I'm confused by what the data show in the existing home sales market. If we assume that the average mortgage rate for 81% of homeowners with an existing loan is 3.5% and the current rate is 7.25%, the principal and interest would be a little over 50% higher for a 30-year loan at 7.25%. For a 15-year loan it would be a little less than 28% higher. The other 19% of homeowners with existing loans have mortgage rates greater than 5% today.
Since home buyers who take out a mortgage are typically "payment" buyers (qualify based on payment versus home price), that would lead me to believe prices for existing homes would be lower when interest rates are higher. This was initially reflected in the Case Shiller existing home price index when it fell from an all-time high of 308 in January 2022 to 293 (about a 5% decline) in January 2023. However, it recovered to 305 in May 2023.
Existing home sales fell to an annualized rate of 4.3 million units as of May 2023 data. That is nearly 15% down from 2022, but very similar to what we saw from 2008 through 2011. The Case Shiller existing home price index fell over 20% from its peak in 2006 when the average 30-year mortgage rate was about 6.75% to the trough at the end of 2011 when the average 30-year mortgage rate was slightly less than 4%. It took a little more than 10-years for the Case Shiller index to reclaim its 2006 high and at that time, the average 30-year mortgage rate to 3.5% - almost half what it was in 2006. With other knowledge, we know that much of these anomalies were driven by housing prices increasing too much in the 2006 bubble. The same could be said about the NASDAQ, which took roughly 15-years to reclaim the high it set in 2000. Bubbles happen...
What the data seem to show is home prices have not declined as I would have expected with more than a doubling of interest rates. The logical conclusion is inventory is low and that is holding prices up. We can see existing homes available for sale (inventory) is about 50% below normal levels, but that it is similar to what it was at the close of 2020 and up over 25% from the trough in early 2020 when interest rates were very low. These data are consistent with the theory that people are reluctant to sell their current home with a low interest rate and buy a new one at a much higher interest rate at a similar relative valuation (Case Shiller index value).

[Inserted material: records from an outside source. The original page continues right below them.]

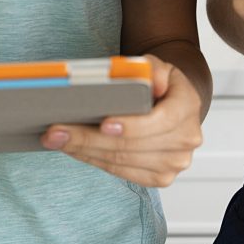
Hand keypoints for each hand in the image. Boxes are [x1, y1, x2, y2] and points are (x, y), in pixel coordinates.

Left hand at [40, 55, 201, 186]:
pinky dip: (94, 160)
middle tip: (55, 131)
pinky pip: (121, 172)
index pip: (158, 121)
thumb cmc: (160, 83)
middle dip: (89, 139)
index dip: (130, 126)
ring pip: (121, 161)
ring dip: (85, 151)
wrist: (175, 105)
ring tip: (55, 139)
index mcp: (188, 107)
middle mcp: (186, 140)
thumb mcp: (159, 65)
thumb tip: (148, 83)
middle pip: (131, 145)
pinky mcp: (160, 178)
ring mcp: (174, 163)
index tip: (101, 123)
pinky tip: (74, 149)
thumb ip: (153, 68)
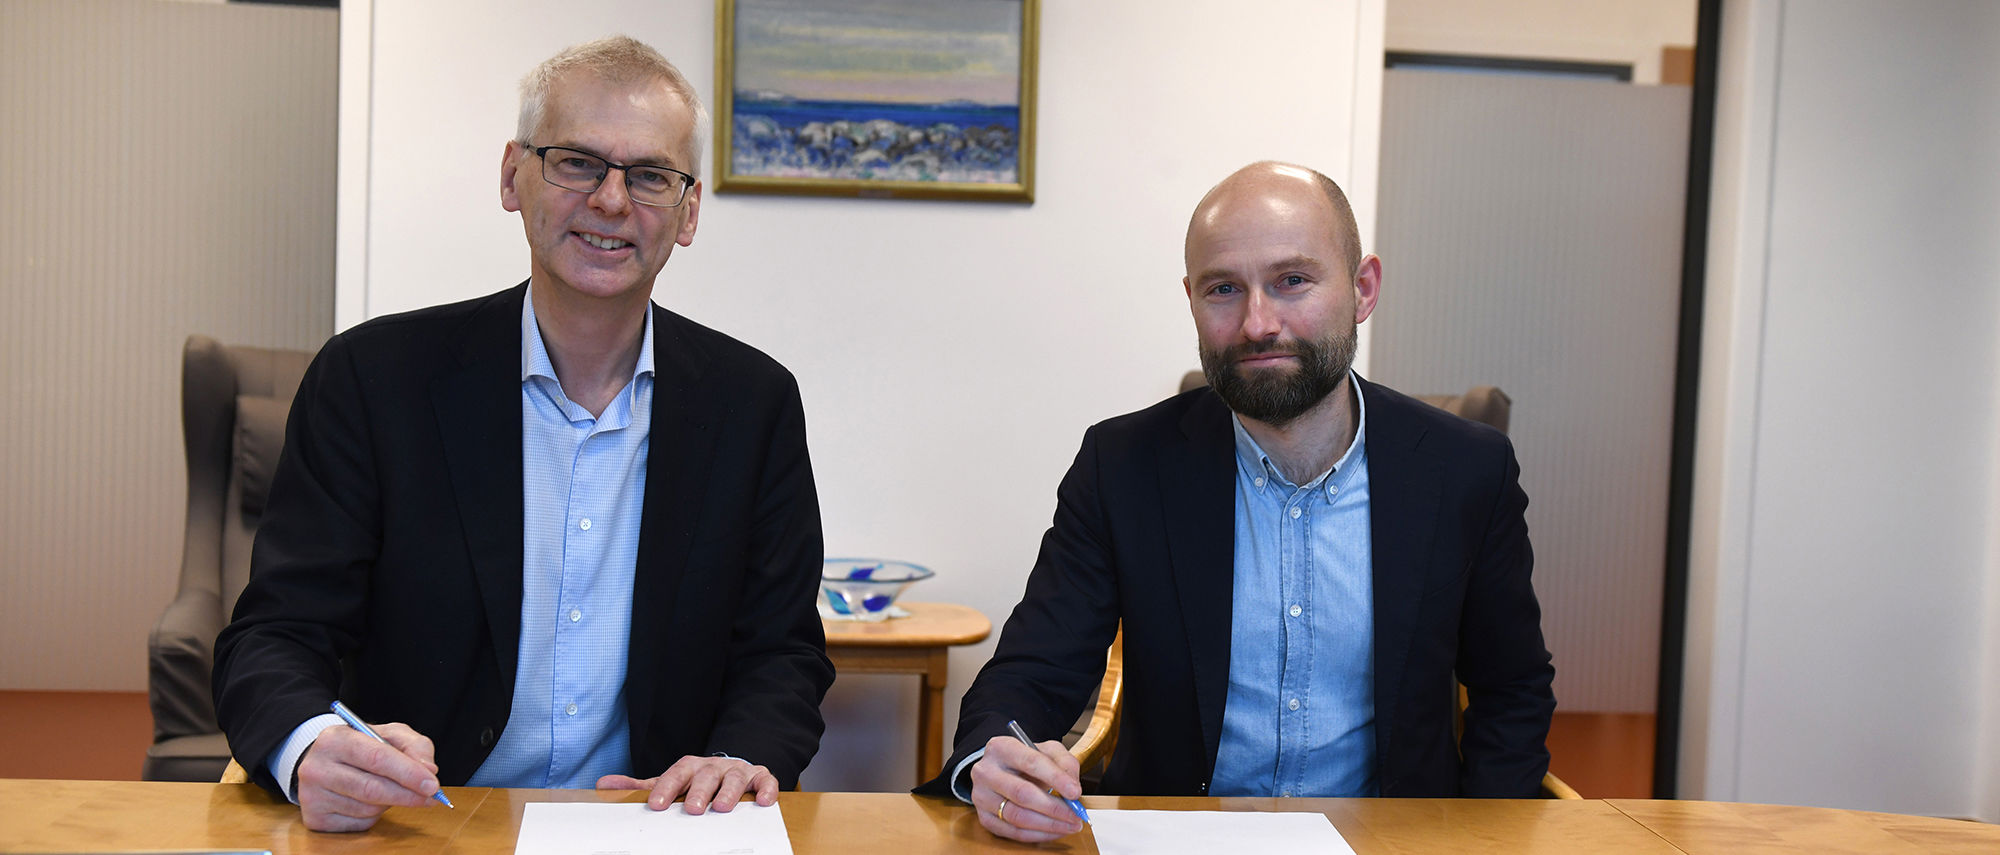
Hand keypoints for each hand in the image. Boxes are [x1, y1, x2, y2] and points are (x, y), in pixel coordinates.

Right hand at [295, 723, 441, 831]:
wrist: (326, 762)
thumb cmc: (363, 747)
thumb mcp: (390, 735)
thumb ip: (415, 746)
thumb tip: (429, 770)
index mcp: (335, 738)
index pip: (376, 757)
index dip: (408, 773)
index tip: (432, 784)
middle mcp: (316, 767)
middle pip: (371, 788)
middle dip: (407, 794)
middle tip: (432, 797)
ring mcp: (311, 795)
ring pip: (367, 808)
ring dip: (390, 803)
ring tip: (391, 789)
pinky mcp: (314, 818)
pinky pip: (358, 823)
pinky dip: (374, 816)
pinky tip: (371, 802)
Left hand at [597, 755, 777, 813]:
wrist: (732, 770)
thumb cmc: (698, 782)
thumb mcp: (671, 783)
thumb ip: (641, 787)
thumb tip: (604, 786)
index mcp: (691, 766)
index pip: (677, 773)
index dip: (667, 788)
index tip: (656, 805)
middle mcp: (714, 766)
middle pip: (706, 775)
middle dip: (700, 792)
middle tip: (692, 810)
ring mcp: (738, 771)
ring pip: (735, 779)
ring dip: (729, 793)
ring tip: (722, 809)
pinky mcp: (760, 777)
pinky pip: (766, 781)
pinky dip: (767, 790)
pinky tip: (764, 802)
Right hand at [968, 735, 1085, 842]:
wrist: (1003, 771)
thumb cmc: (1027, 761)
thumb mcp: (1047, 751)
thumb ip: (1064, 763)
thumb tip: (1073, 788)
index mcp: (1001, 748)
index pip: (1030, 763)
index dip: (1056, 779)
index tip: (1075, 792)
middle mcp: (986, 771)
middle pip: (1022, 793)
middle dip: (1054, 808)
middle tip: (1075, 815)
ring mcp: (981, 796)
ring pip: (1017, 816)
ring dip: (1048, 825)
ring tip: (1069, 825)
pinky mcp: (984, 817)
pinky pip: (1012, 832)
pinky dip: (1038, 835)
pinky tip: (1054, 831)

Fixed income yields tell us markets expect interest rates to decline in six to 24 months. Maybe the housing market reads this and is in somewhat of a wait and see mode. However, I think there is also a good chance we will see a large jump in existing housing sales at some point in the near future (assuming there is no significant economic decline - recession) as pent-up demand kicks in.
Best Regards,
Paul
John--I appreciate the value of liquid markets, and recognize that in some cases the price/availability of housing options is discouraging mobility and household formation. But to a great degree, I think the angst over a limited "resale" market is overdone. This is primarily a problem for real-estate agents and other businesses in the transaction pipeline. As a nation we promote the buying and selling of homes (tax breaks) when in many cases retained ownership has arguable benefits both for families and neighborhoods. "Flipping" is a very mixed outgrowth of housing liquidity. You want assets that are oversized for empty-nesters to be redeployed, and the higher (normal?) interest rates deter some of that, but I'm not convinced that was much of what was occurring in the churn of the last few decades. Please set me straight on this apostasy.